Data:
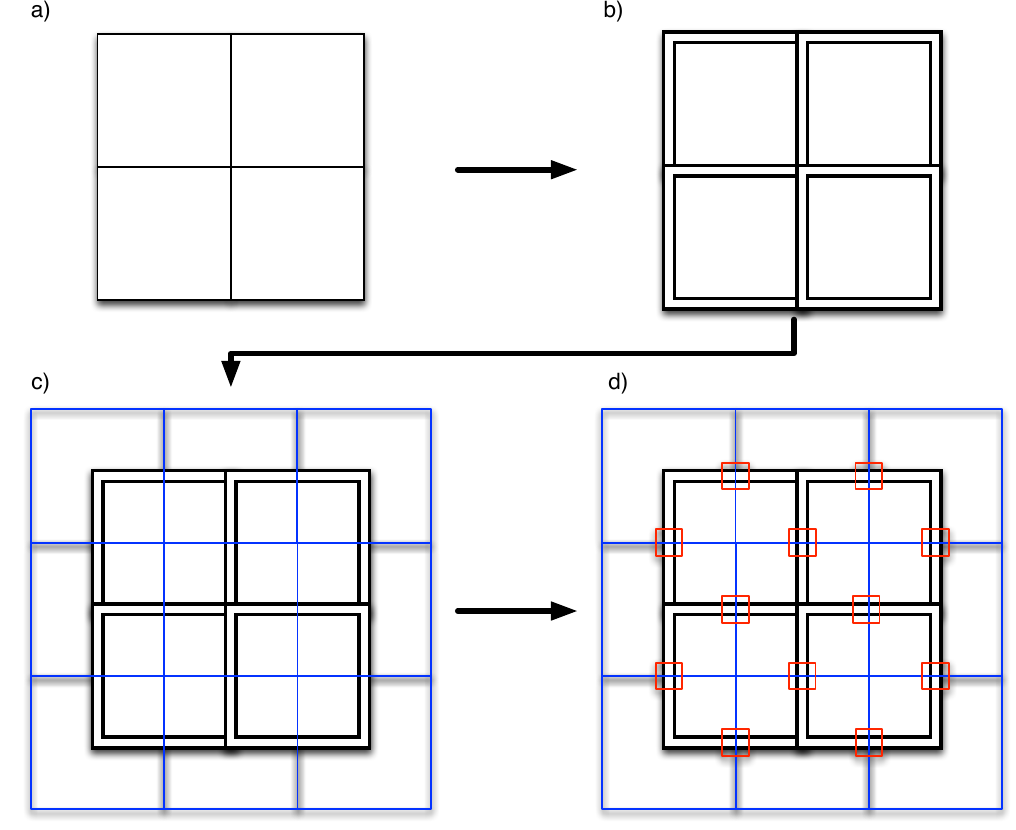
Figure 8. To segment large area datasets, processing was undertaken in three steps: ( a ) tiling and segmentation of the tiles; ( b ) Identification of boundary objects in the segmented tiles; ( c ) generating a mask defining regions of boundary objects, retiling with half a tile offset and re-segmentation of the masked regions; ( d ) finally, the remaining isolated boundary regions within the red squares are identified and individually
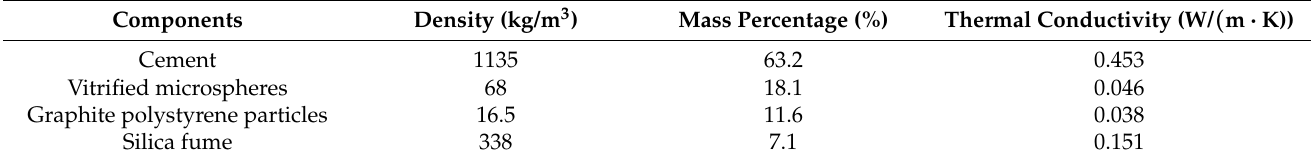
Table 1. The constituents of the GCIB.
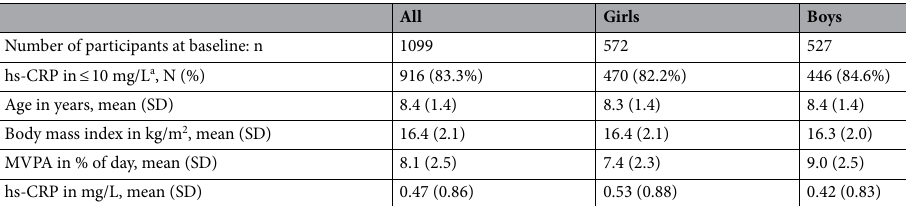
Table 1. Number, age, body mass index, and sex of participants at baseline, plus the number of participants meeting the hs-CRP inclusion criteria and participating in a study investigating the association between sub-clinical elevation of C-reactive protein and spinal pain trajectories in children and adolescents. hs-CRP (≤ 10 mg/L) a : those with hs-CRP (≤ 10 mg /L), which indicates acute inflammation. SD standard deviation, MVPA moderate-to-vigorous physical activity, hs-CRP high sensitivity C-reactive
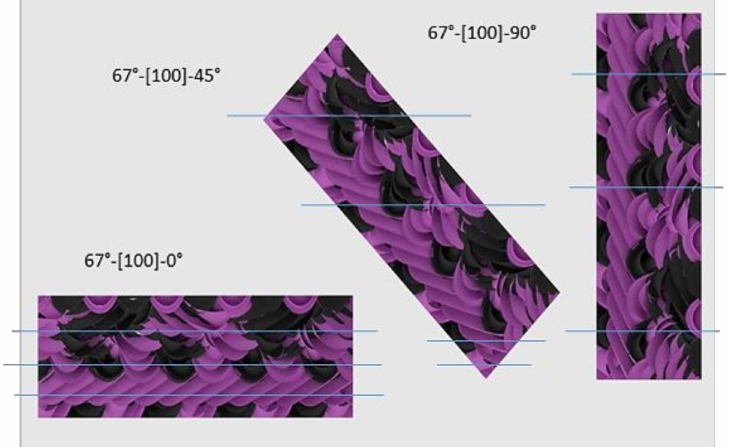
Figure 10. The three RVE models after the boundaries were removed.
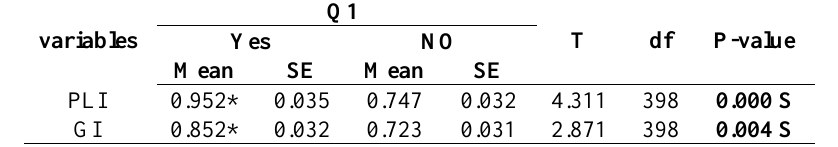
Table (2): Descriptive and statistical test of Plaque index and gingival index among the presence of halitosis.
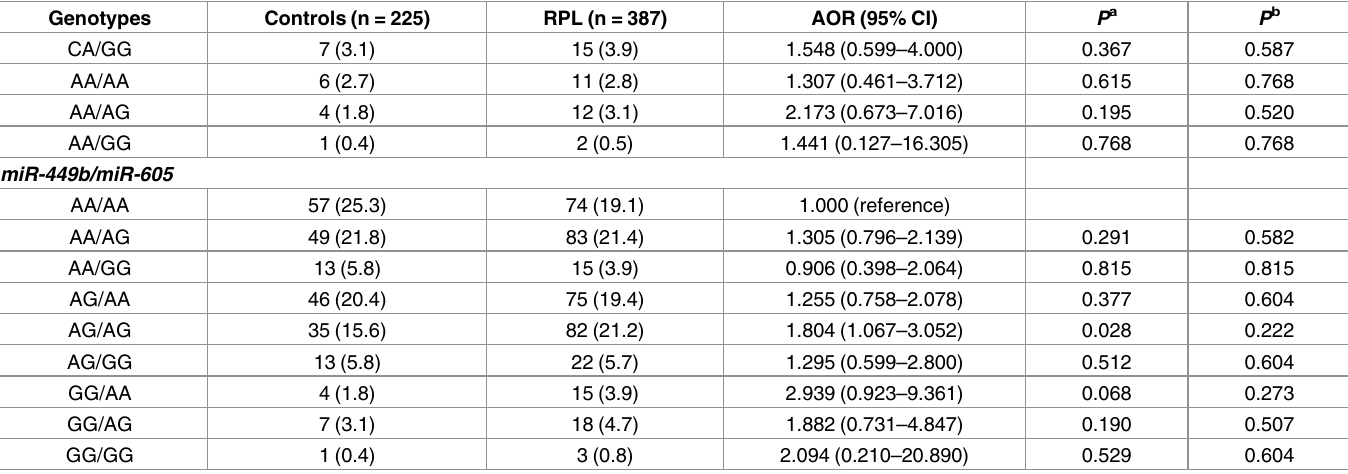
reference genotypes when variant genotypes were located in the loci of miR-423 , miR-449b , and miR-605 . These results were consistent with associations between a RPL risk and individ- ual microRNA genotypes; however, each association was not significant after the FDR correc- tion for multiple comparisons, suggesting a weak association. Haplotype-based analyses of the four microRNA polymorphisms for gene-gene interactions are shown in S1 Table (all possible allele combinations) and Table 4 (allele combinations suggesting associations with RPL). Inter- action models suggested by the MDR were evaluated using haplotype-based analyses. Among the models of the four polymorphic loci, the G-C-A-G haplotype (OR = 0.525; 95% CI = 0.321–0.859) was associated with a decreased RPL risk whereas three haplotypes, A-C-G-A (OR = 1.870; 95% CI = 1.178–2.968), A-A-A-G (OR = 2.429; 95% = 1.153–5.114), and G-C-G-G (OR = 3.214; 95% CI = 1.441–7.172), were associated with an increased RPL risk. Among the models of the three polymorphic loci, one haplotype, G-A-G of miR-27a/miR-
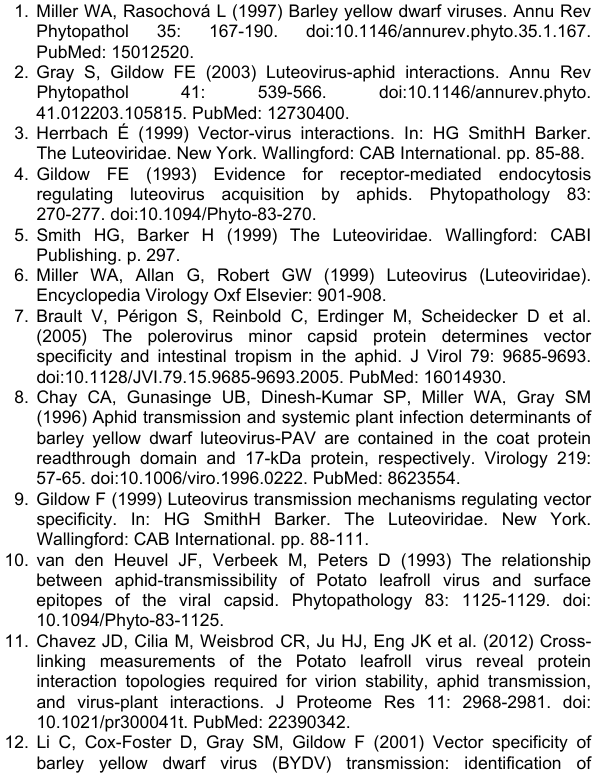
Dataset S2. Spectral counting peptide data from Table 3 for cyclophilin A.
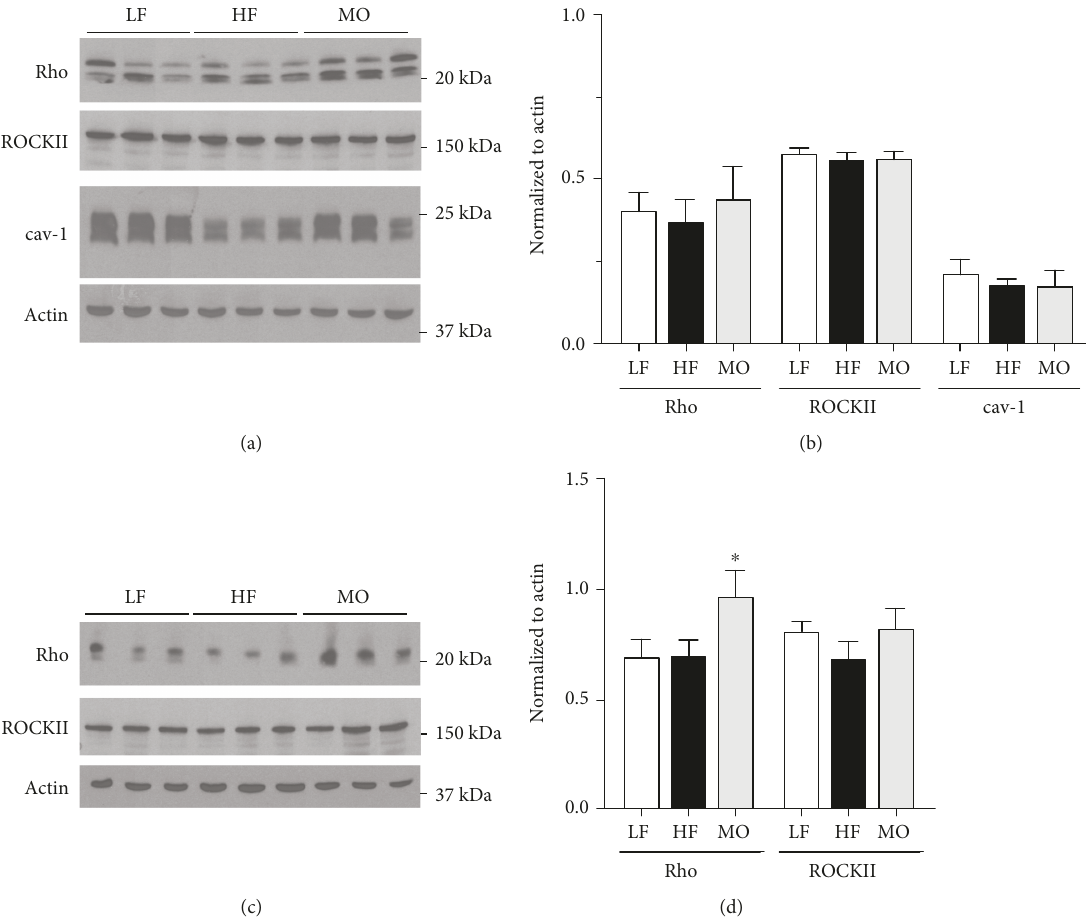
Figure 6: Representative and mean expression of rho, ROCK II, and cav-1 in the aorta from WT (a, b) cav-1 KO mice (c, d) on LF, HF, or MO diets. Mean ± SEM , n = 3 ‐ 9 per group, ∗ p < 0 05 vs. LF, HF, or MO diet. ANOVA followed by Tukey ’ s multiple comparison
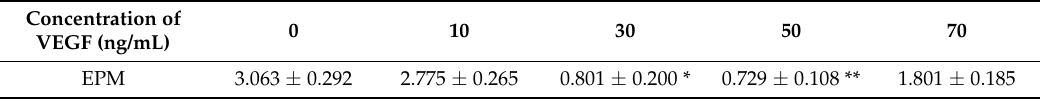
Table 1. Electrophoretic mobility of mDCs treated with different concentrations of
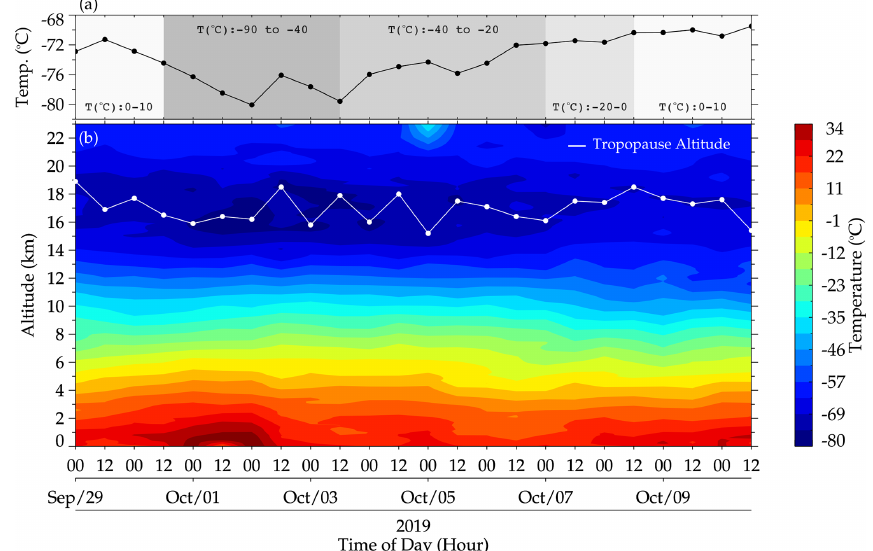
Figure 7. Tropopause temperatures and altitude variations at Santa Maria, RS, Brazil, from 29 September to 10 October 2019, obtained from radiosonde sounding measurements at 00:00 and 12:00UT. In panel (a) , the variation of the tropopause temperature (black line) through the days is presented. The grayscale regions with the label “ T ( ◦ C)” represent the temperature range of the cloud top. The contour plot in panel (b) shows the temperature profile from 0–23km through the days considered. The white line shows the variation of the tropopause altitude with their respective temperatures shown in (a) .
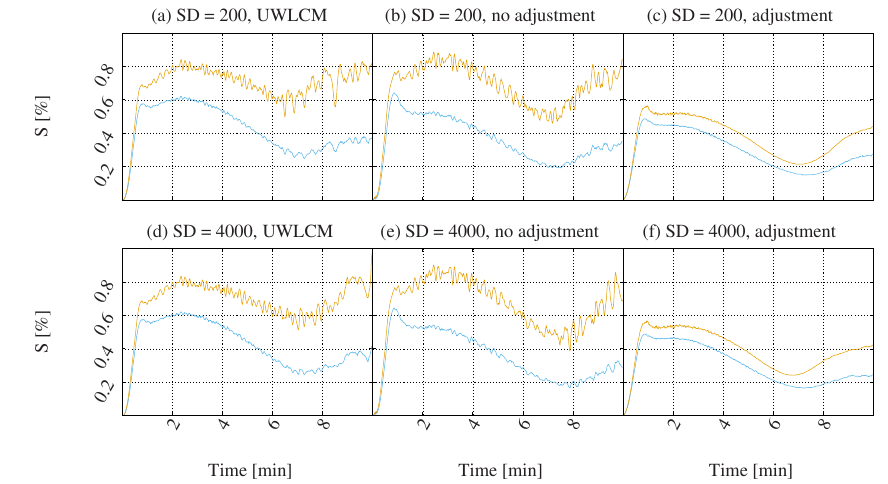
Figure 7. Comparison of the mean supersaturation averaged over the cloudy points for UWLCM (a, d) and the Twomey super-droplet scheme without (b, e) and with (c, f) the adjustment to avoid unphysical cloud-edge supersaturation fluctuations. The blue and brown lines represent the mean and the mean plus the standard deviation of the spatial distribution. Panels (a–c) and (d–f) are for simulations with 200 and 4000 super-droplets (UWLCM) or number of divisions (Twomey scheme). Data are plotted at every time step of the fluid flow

Assignment:
Only the lines above starting with the line with "Dataset S2. Spectral" and going on through the line with "Table 1. Electrophoretic" belong in the answer; repeat them exactly, minus any picture.

Your response:
Dataset S2. Spectral counting peptide data from Table 3 for cyclophilin A.
Figure 6: Representative and mean expression of rho, ROCK II, and cav-1 in the aorta from WT (a, b) cav-1 KO mice (c, d) on LF, HF, or MO diets. Mean ± SEM , n = 3 ‐ 9 per group, ∗ p < 0 05 vs. LF, HF, or MO diet. ANOVA followed by Tukey ’ s multiple comparison
Table 1. Electrophoretic mobility of mDCs treated with different concentrations of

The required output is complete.